I stood there for a minute, frowning, while Rudolph and Stallings got out of the car. I looked around the neighborhood, trying to pin down the source of the odd sensations. The leaves in the trees, all in their autumn motley, rustled and sighed in the wind, occasionally falling. Dried leaves rattled and scraped over the streets. Cars drove by in the distance. A jet rumbled overhead, a deep and distant sound.
"Dresden," Rudolph snapped. "Let's go."
I lifted a hand, extending my senses out, pushing my perception out along with my will. "Hang on a second," I said. "I need to …" I quit trying to speak, and searched for the source of the sensation. What the hell was it?
"Fucking showboat," Rudolph growled. I heard him start toward me.
"Hang on, kid," Stallings said. "Let the man work. We've both seen what he can do."
"I haven't seen shit that can't be explained," Rudolph growled. But he stayed put.
I drifted across the street, to the yard of the house in question, and found the first body in the fallen leaves, five feet to my left. A small, yellow-and-white furred cat lay there, twisted so that its forelegs faced one way, its hindquarters the opposite. Something had broken its neck.
I felt a pang of nausea. Death isn't ever pretty, really. It's worst with people, but with the animals that are close to mankind, it seems to be a little nastier than it might be elsewhere in the wild kingdom. The cat couldn't have reached its full growth, yet—maybe a kitten from early in the spring, roaming the neighborhood. There was no collar on its neck.
I could feel a little cloud of disturbance around it, a kind of psychic energy left by traumatic, agonizing, and torturous events. But this one little thing, one animal's death, shouldn't have been enough to make me aware of it all the way over from my seat in the police car.
Five feet farther on, I found a dead bird. I found its wings in two more places. Then two more birds, without heads. Then something that had been small and furry, and was now small and furry and squishy—maybe a vole or a ground squirrel. And there were more. A lot more—all in all, maybe a dozen dead animals in the front yard, a dozen little patches of violent energies still lingering. No single one of them would have been enough to disturb my wizard's sense, but all of them together had.
So what the hell had been killing these animals?
I rubbed my palms over my arms, a sickly little feeling of dread rolling through me. I looked up to see Rudolph and Stallings following me around. Their faces looked kind of greenish.
"Jesus," Stallings said.
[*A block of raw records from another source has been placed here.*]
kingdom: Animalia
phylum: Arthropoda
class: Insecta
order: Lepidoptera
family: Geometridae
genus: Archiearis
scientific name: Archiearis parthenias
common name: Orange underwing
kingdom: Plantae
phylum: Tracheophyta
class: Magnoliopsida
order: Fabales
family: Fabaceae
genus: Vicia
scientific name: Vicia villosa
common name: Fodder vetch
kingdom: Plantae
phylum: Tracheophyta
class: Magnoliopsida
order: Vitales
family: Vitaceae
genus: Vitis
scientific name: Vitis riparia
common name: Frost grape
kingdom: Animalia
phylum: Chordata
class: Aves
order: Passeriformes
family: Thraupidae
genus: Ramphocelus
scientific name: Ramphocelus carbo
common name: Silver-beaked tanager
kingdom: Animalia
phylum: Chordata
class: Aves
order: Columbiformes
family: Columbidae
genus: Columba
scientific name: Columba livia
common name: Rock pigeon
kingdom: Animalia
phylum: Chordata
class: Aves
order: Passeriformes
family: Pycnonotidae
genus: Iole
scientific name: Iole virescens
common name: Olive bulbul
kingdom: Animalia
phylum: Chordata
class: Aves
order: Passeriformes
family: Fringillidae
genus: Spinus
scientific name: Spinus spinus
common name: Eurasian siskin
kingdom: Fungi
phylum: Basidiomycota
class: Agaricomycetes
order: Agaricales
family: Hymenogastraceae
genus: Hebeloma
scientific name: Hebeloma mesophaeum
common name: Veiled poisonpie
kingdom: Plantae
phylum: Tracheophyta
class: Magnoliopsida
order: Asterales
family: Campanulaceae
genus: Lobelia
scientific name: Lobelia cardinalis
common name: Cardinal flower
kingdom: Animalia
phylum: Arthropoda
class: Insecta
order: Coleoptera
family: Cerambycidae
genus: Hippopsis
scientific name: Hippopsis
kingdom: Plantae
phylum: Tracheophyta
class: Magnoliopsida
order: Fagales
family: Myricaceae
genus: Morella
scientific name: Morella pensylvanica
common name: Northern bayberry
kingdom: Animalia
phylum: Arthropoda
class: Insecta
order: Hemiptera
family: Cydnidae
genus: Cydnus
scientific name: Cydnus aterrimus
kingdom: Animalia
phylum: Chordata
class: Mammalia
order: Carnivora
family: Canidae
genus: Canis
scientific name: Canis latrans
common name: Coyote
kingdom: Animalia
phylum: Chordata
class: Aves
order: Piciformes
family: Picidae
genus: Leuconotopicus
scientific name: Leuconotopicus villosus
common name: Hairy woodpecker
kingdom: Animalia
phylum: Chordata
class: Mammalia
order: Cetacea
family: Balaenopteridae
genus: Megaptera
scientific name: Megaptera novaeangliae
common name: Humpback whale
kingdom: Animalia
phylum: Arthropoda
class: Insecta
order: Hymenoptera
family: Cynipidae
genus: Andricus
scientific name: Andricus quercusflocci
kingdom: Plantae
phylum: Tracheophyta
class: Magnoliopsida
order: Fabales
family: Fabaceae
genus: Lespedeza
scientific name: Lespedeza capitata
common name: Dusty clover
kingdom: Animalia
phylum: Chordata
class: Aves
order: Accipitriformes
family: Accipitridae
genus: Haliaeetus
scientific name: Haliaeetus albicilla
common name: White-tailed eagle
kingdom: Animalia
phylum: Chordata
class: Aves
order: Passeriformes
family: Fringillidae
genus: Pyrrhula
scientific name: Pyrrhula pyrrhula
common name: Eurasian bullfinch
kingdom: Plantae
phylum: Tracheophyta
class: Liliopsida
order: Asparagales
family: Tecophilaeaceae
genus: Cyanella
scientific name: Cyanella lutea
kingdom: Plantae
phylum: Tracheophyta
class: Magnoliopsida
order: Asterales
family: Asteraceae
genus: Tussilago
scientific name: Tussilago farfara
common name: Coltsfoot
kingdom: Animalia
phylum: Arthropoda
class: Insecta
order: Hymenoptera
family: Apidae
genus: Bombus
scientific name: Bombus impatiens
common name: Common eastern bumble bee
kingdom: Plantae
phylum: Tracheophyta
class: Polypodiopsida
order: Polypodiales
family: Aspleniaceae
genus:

He prodded the body of the cat with one toe. "What did this?"
I shook my head and rolled my shoulders in a shrug. "It might take me a while to find out. Where's Micky?"
"Inside."
"Well then," I said, and stood up, brushing off my hands. "Let's go."
Chapter Twelve
I stopped outside the doorway. Micky Malone owned a nice house. His wife taught elementary school. They wouldn't have been able to afford the place on his salary alone, but together they managed. The hardwood floors gleamed with polish. I saw an original painting, a seascape, hanging on one of the walls of the living room, adjacent to the entryway. There were a lot of plants, a lot of greenery that, along with the wood grain of the floors, gave the place a rich, organic glow. It was one of those places that wasn't just a house. It was a home.
"Come on, Dresden," Rudolph snapped. "The lieutenant is waiting."
"Is Mrs. Malone here?" I asked.
"Yes."
"Go get her. I need her to invite me in."
"What?" Rudolph said. "Give me a break. Who are you, Count Dracula?"
"Drakul is still in eastern Europe, last time we checked," I replied. "But I need her or Micky to ask me in, if you want me to do anything for you."
"What the hell are you talking about?"
I sighed. "Look. Homes, places that people live in and love and have built a life in have a kind of power of their own. If a bunch of strangers had been trouping in and out all day, I wouldn't have any trouble with the threshold, but you're not. You guys are friends." Like Murphy had said—this one was personal.